[수집 자료]

⁂

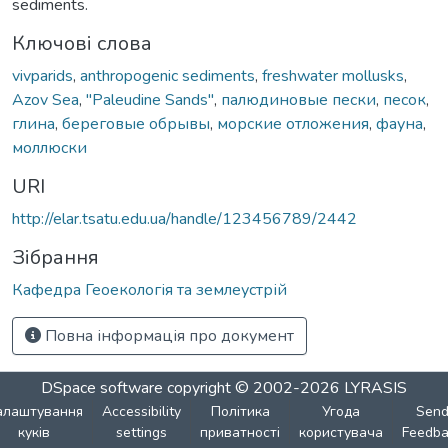
sediments.
Ключові слова
vivparids
,
anthropogenic sediments
,
freshwater mollusks
,
Azov Sea
,
"Paleudine Sands"
,
палюдиновые пески
,
песок
,
глина
,
береговые обрывы
,
морские отложения
,
фауна
,
моллюски
URI
http://elar.tsatu.edu.ua/handle/123456789/2442
Зібрання
Кафедра Геоекологія та землеустрій
Повна інформація про документ
DSpace software
copyright © 2002-2026
LYRASIS
алаштування
Accessibility
Політика
Угода
Sen
куків
settings
приватності
користувача
Feedba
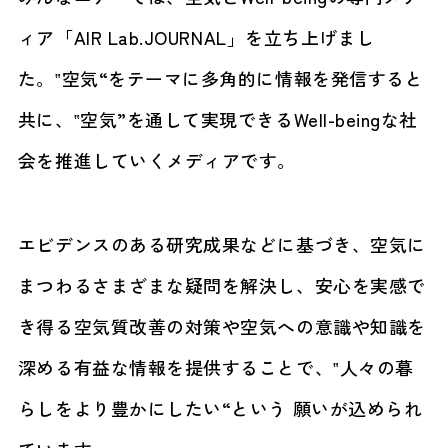
ィア「AIR Lab.JOURNAL」を立ち上げまし
た。‟空気“をテーマに多角的に情報を発信すると
共に、‟空気”を通して実現できるWell-beingな社
会を推進していくメディアです。
エビデンスのある研究成果などに基づき、空気に
まつわるさまざまな疑問を解決し、安心を実感で
き得る空気質改善の対策や空気への意識や知識を
深める有益な情報を提供することで、‟人々の暮
らしをより豊かにしたい“という 願いが込められ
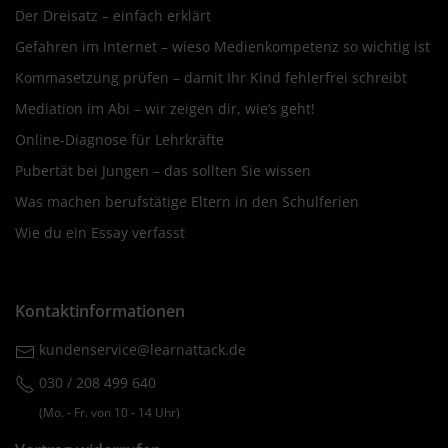
Der Dreisatz – einfach erklärt
Gefahren im Internet – wieso Medienkompetenz so wichtig ist
Kommasetzung prüfen – damit Ihr Kind fehlerfrei schreibt
Mediation im Abi – wir zeigen dir, wie’s geht!
Online-Diagnose für Lehrkräfte
Pubertät bei Jungen – das sollten Sie wissen
Was machen berufstätige Eltern in den Schulferien
Wie du ein Essay verfasst
Kontaktinformationen
kundenservice@learnattack.de
030 / 208 499 640
(Mo. ‐ Fr. von 10 ‐ 14 Uhr)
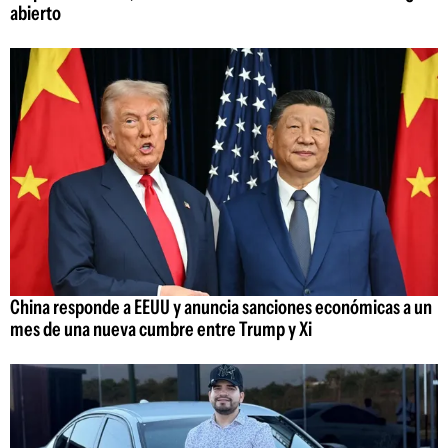
abierto
China responde a EEUU y anuncia sanciones económicas a un
mes de una nueva cumbre entre Trump y Xi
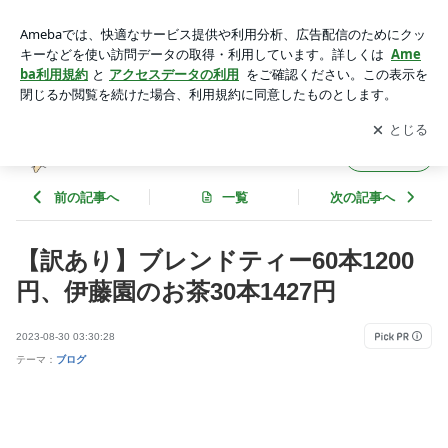
【訳あり】ブレンドティー60本1200円、伊藤園のお茶30本14
27円 | ☆☆メルの気楽にプチ稼ぎ☆☆
アプリをダウンロードして
ブログの更新通知
を受け取りまし
開く
ょう。
☆☆メルの気楽にプチ稼ぎ☆☆
フォロー
前の記事へ
一覧
次の記事へ
【訳あり】ブレンドティー60本1200
円、伊藤園のお茶30本1427円
2023-08-30 03:30:28
テーマ：
ブログ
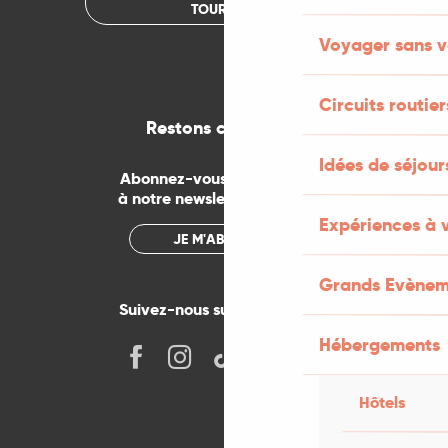
TOURISME
Voyager sans v
Circuits routier
Restons connectés
Idées de séjou
Abonnez-vous gratuitement
à notre newsletter mensuelle
Expériences à 
JE M'ABONNE
Grands Evènem
Suivez-nous sur les réseaux !
Hébergements
Hôtels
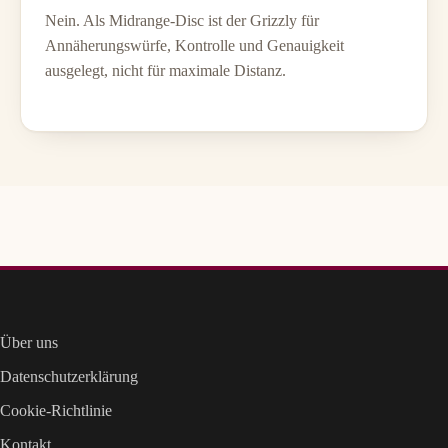
Nein. Als Midrange-Disc ist der Grizzly für
Annäherungswürfe, Kontrolle und Genauigkeit
ausgelegt, nicht für maximale Distanz.
Über uns
Datenschutzerklärung
Cookie-Richtlinie
Kontakt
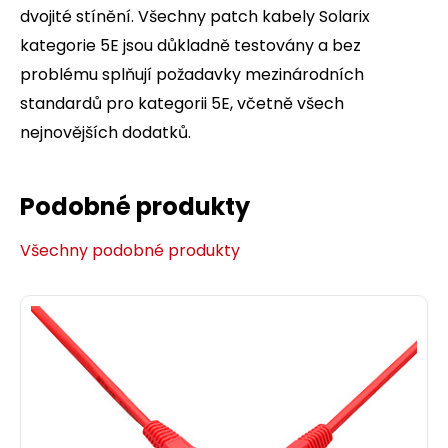
dvojité stínění. Všechny patch kabely Solarix
kategorie 5E jsou důkladně testovány a bez
problému splňují požadavky mezinárodních
standardů pro kategorii 5E, včetně všech
nejnovějších dodatků.
Podobné produkty
Všechny podobné produkty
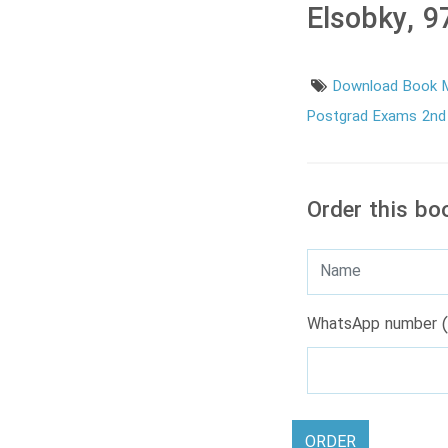
Elsobky, 
Download Book 
Postgrad Exams 2nd
Order this bo
WhatsApp number (
ORDER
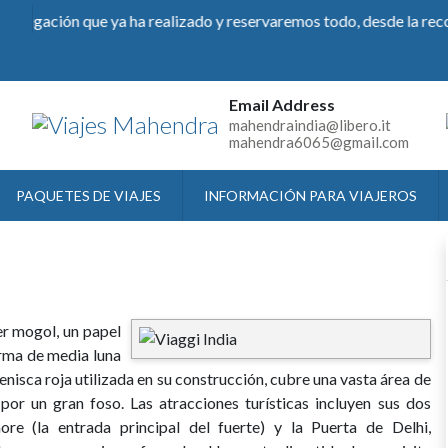
igación que ya ha realizado y reservaremos todo, desde la recogid
Email Address
mahendraindia@libero.it
mahendra6065@gmail.com
PAQUETES DE VIAJES
INFORMACIÓN PARA VIAJEROS
r mogol, un papel
orma de media luna
enisca roja utilizada en su construcción, cubre una vasta área de
or un gran foso. Las atracciones turísticas incluyen sus dos
re (la entrada principal del fuerte) y la Puerta de Delhi,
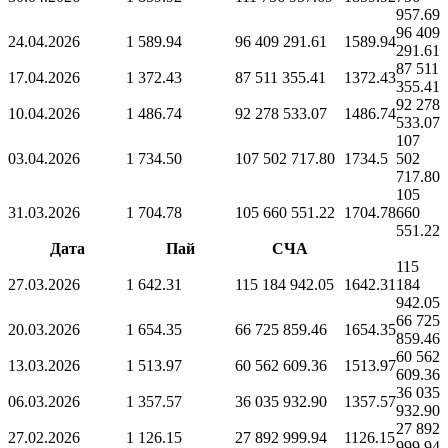
957.69
96 409
24.04.2026
1 589.94
96 409 291.61
1589.94
291.61
87 511
17.04.2026
1 372.43
87 511 355.41
1372.43
355.41
92 278
10.04.2026
1 486.74
92 278 533.07
1486.74
533.07
107
03.04.2026
1 734.50
107 502 717.80
1734.5
502
717.80
105
31.03.2026
1 704.78
105 660 551.22
1704.78
660
551.22
Дата
Пай
СЧА
115
27.03.2026
1 642.31
115 184 942.05
1642.31
184
942.05
66 725
20.03.2026
1 654.35
66 725 859.46
1654.35
859.46
60 562
13.03.2026
1 513.97
60 562 609.36
1513.97
609.36
36 035
06.03.2026
1 357.57
36 035 932.90
1357.57
932.90
27 892
27.02.2026
1 126.15
27 892 999.94
1126.15
999.94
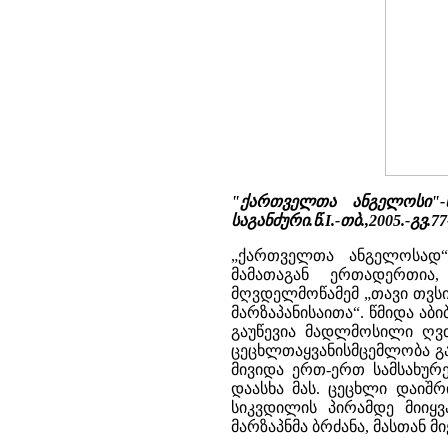
"ქართველთა ანგელოსი"-
საგანძური.წ.I.-თბ.,2005.-გვ.77
„ქართველთა ანგელოსად“
მამათაგან ერთადერთია
მღვდელმოწამემ „თავი თვსი
მარზაპანისაითა“. წმიდა ა
გაუწევია მადლმოსილი ღვთ
ცეცხლთაყვანისმცემლობა გ
მივიდა ერთ-ერთ სამსახურ
დაასხა მას. ცეცხლი დაიშრი
სიკვდილის პირამდე მიიყვ
მარზაპნმა ბრძანა, მასთან მ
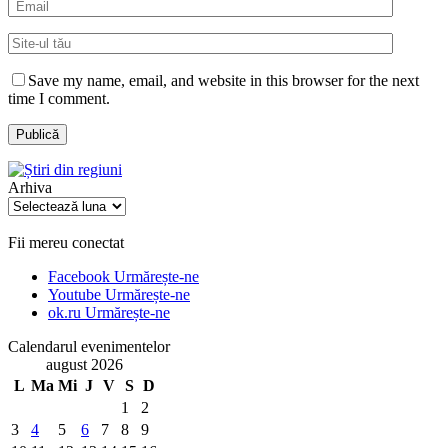
Save my name, email, and website in this browser for the next
time I comment.
Arhiva
Arhiva
Fii mereu conectat
Facebook
Urmărește-ne
Youtube
Urmărește-ne
ok.ru
Urmărește-ne
Calendarul evenimentelor
august 2026
L
Ma
Mi
J
V
S
D
1
2
3
4
5
6
7
8
9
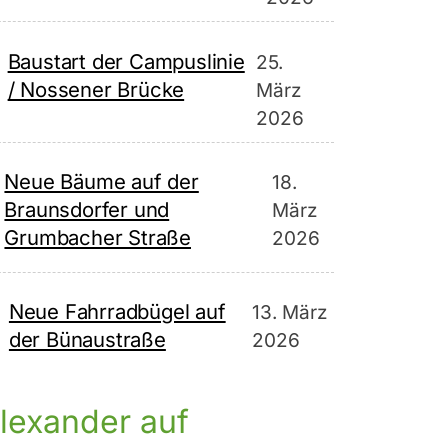
Baustart der Campuslinie
25.
/ Nossener Brücke
März
2026
Neue Bäume auf der
18.
Braunsdorfer und
März
Grumbacher Straße
2026
Neue Fahrradbügel auf
13. März
der Bünaustraße
2026
lexander auf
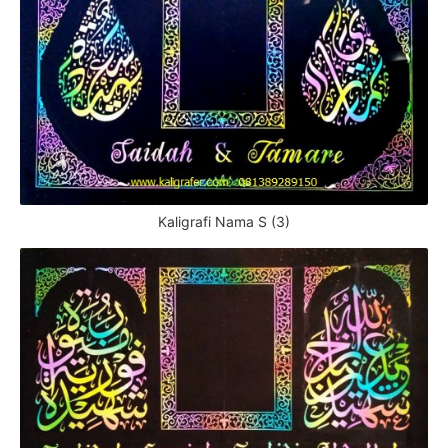
Kaligrafi Nama S (3)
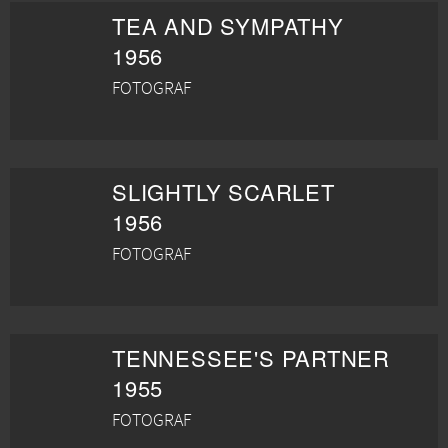
TEA AND SYMPATHY
1956
FOTOGRAF
SLIGHTLY SCARLET
1956
FOTOGRAF
TENNESSEE'S PARTNER
1955
FOTOGRAF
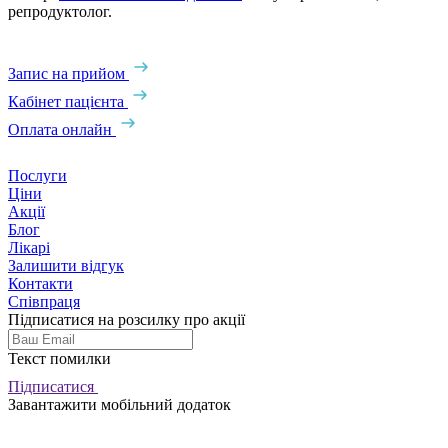
репродуктолог.
Запис на прийом
Кабінет пацієнта
Оплата онлайн
Послуги
Ціни
Акції
Блог
Лікарі
Залишити відгук
Контакти
Співпраця
Підписатися на розсилку про акції
Текст помилки
Підписатися
Завантажити мобільний додаток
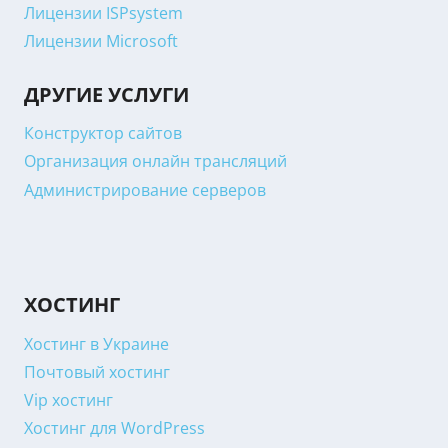
Лицензии ISPsystem
Лицензии Microsoft
ДРУГИЕ УСЛУГИ
Конструктор сайтов
Организация онлайн трансляций
Администрирование серверов
ХОСТИНГ
Хостинг в Украине
Почтовый хостинг
Vip хостинг
Хостинг для WordPress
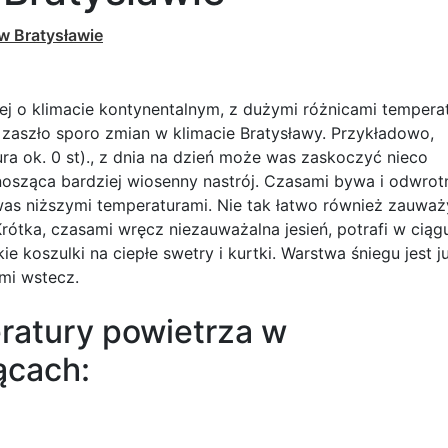
 w Bratysławie
nej o klimacie kontynentalnym, z dużymi różnicami tempera
h zaszło sporo zmian w klimacie Bratysławy. Przykładowo,
 ok. 0 st)., z dnia na dzień może was zaskoczyć nieco
ynosząca bardziej wiosenny nastrój. Czasami bywa i odwrot
as niższymi temperaturami. Nie tak łatwo również zauważ
rótka, czasami wręcz niezauważalna jesień, potrafi w ciąg
 koszulki na ciepłe swetry i kurtki. Warstwa śniegu jest j
ami wstecz.
ratury powietrza w
ącach:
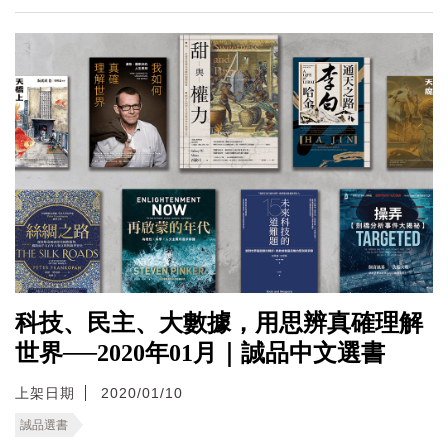
科技、民主、大數據，用思辨真確理解
世界──2020年01月｜誠品中文選書
上架日期
2020/01/10
誠品選書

⁂

할 일:
위의 모든 기록에 있는 글을 한 줄도 고치지 말고 그대로 다시 적으시오. 그림은 답에 넣지 마시오.

풀이:
sediments.
Ключові слова
vivparids
,
anthropogenic sediments
,
freshwater mollusks
,
Azov Sea
,
"Paleudine Sands"
,
палюдиновые пески
,
песок
,
глина
,
береговые обрывы
,
морские отложения
,
фауна
,
моллюски
URI
http://elar.tsatu.edu.ua/handle/123456789/2442
Зібрання
Кафедра Геоекологія та землеустрій
Повна інформація про документ
DSpace software
copyright © 2002-2026
LYRASIS
алаштування
Accessibility
Політика
Угода
Sen
куків
settings
приватності
користувача
Feedba
ィア「AIR Lab.JOURNAL」を立ち上げまし
た。‟空気“をテーマに多角的に情報を発信すると
共に、‟空気”を通して実現できるWell-beingな社
会を推進していくメディアです。
エビデンスのある研究成果などに基づき、空気に
まつわるさまざまな疑問を解決し、安心を実感で
き得る空気質改善の対策や空気への意識や知識を
深める有益な情報を提供することで、‟人々の暮
らしをより豊かにしたい“という 願いが込められ
Der Dreisatz – einfach erklärt
Gefahren im Internet – wieso Medienkompetenz so wichtig ist
Kommasetzung prüfen – damit Ihr Kind fehlerfrei schreibt
Mediation im Abi – wir zeigen dir, wie’s geht!
Online-Diagnose für Lehrkräfte
Pubertät bei Jungen – das sollten Sie wissen
Was machen berufstätige Eltern in den Schulferien
Wie du ein Essay verfasst
Kontaktinformationen
kundenservice@learnattack.de
030 / 208 499 640
(Mo. ‐ Fr. von 10 ‐ 14 Uhr)
abierto
China responde a EEUU y anuncia sanciones económicas a un
mes de una nueva cumbre entre Trump y Xi
【訳あり】ブレンドティー60本1200円、伊藤園のお茶30本14
27円 | ☆☆メルの気楽にプチ稼ぎ☆☆
アプリをダウンロードして
ブログの更新通知
を受け取りまし
開く
ょう。
☆☆メルの気楽にプチ稼ぎ☆☆
フォロー
前の記事へ
一覧
次の記事へ
【訳あり】ブレンドティー60本1200
円、伊藤園のお茶30本1427円
2023-08-30 03:30:28
テーマ：
ブログ
TOURISME
Voyager sans v
Circuits routier
Restons connectés
Idées de séjou
Abonnez-vous gratuitement
à notre newsletter mensuelle
Expériences à 
JE M'ABONNE
Grands Evènem
Suivez-nous sur les réseaux !
Hébergements
Hôtels
Nein. Als Midrange-Disc ist der Grizzly für
Annäherungswürfe, Kontrolle und Genauigkeit
ausgelegt, nicht für maximale Distanz.
Über uns
Datenschutzerklärung
Cookie-Richtlinie
Kontakt
dvojité stínění. Všechny patch kabely Solarix
kategorie 5E jsou důkladně testovány a bez
problému splňují požadavky mezinárodních
standardů pro kategorii 5E, včetně všech
nejnovějších dodatků.
Podobné produkty
Všechny podobné produkty
Elsobky, 
Download Book 
Postgrad Exams 2nd
Order this bo
WhatsApp number (
ORDER
igación que ya ha realizado y reservaremos todo, desde la recogid
Email Address
mahendraindia@libero.it
mahendra6065@gmail.com
PAQUETES DE VIAJES
INFORMACIÓN PARA VIAJEROS
r mogol, un papel
orma de media luna
enisca roja utilizada en su construcción, cubre una vasta área de
or un gran foso. Las atracciones turísticas incluyen sus dos
re (la entrada principal del fuerte) y la Puerta de Delhi,
957.69
96 409
24.04.2026
1 589.94
96 409 291.61
1589.94
291.61
87 511
17.04.2026
1 372.43
87 511 355.41
1372.43
355.41
92 278
10.04.2026
1 486.74
92 278 533.07
1486.74
533.07
107
03.04.2026
1 734.50
107 502 717.80
1734.5
502
717.80
105
31.03.2026
1 704.78
105 660 551.22
1704.78
660
551.22
Дата
Пай
СЧА
115
27.03.2026
1 642.31
115 184 942.05
1642.31
184
942.05
66 725
20.03.2026
1 654.35
66 725 859.46
1654.35
859.46
60 562
13.03.2026
1 513.97
60 562 609.36
1513.97
609.36
36 035
06.03.2026
1 357.57
36 035 932.90
1357.57
932.90
27 892
27.02.2026
1 126.15
27 892 999.94
1126.15
999.94
"ქართველთა ანგელოსი"-
საგანძური.წ.I.-თბ.,2005.-გვ.77
„ქართველთა ანგელოსად“
მამათაგან ერთადერთია
მღვდელმოწამემ „თავი თვსი
მარზაპანისაითა“. წმიდა ა
გაუწევია მადლმოსილი ღვთ
ცეცხლთაყვანისმცემლობა გ
მივიდა ერთ-ერთ სამსახურ
დაასხა მას. ცეცხლი დაიშრი
სიკვდილის პირამდე მიიყვ
მარზაპნმა ბრძანა, მასთან მ
Save my name, email, and website in this browser for the next
time I comment.
Arhiva
Arhiva
Fii mereu conectat
Facebook
Urmărește-ne
Youtube
Urmărește-ne
ok.ru
Urmărește-ne
Calendarul evenimentelor
august 2026
L
Ma
Mi
J
V
S
D
1
2
3
4
5
6
7
8
9
Baustart der Campuslinie
25.
/ Nossener Brücke
März
2026
Neue Bäume auf der
18.
Braunsdorfer und
März
Grumbacher Straße
2026
Neue Fahrradbügel auf
13. März
der Bünaustraße
2026
lexander auf
Kaligrafi Nama S (3)
TEA AND SYMPATHY
1956
FOTOGRAF
SLIGHTLY SCARLET
1956
FOTOGRAF
TENNESSEE'S PARTNER
1955
FOTOGRAF
репродуктолог.
Запис на прийом
Кабінет пацієнта
Оплата онлайн
Послуги
Ціни
Акції
Блог
Лікарі
Залишити відгук
Контакти
Співпраця
Підписатися на розсилку про акції
Текст помилки
Підписатися
Завантажити мобільний додаток
Лицензии ISPsystem
Лицензии Microsoft
ДРУГИЕ УСЛУГИ
Конструктор сайтов
Организация онлайн трансляций
Администрирование серверов
ХОСТИНГ
Хостинг в Украине
Почтовый хостинг
Vip хостинг
Хостинг для WordPress
 w Bratysławie
nej o klimacie kontynentalnym, z dużymi różnicami tempera
h zaszło sporo zmian w klimacie Bratysławy. Przykładowo,
 ok. 0 st)., z dnia na dzień może was zaskoczyć nieco
ynosząca bardziej wiosenny nastrój. Czasami bywa i odwrot
as niższymi temperaturami. Nie tak łatwo również zauważ
rótka, czasami wręcz niezauważalna jesień, potrafi w ciąg
 koszulki na ciepłe swetry i kurtki. Warstwa śniegu jest j
ami wstecz.
ratury powietrza w
ącach:
科技、民主、大數據，用思辨真確理解
世界──2020年01月｜誠品中文選書
上架日期
2020/01/10
誠品選書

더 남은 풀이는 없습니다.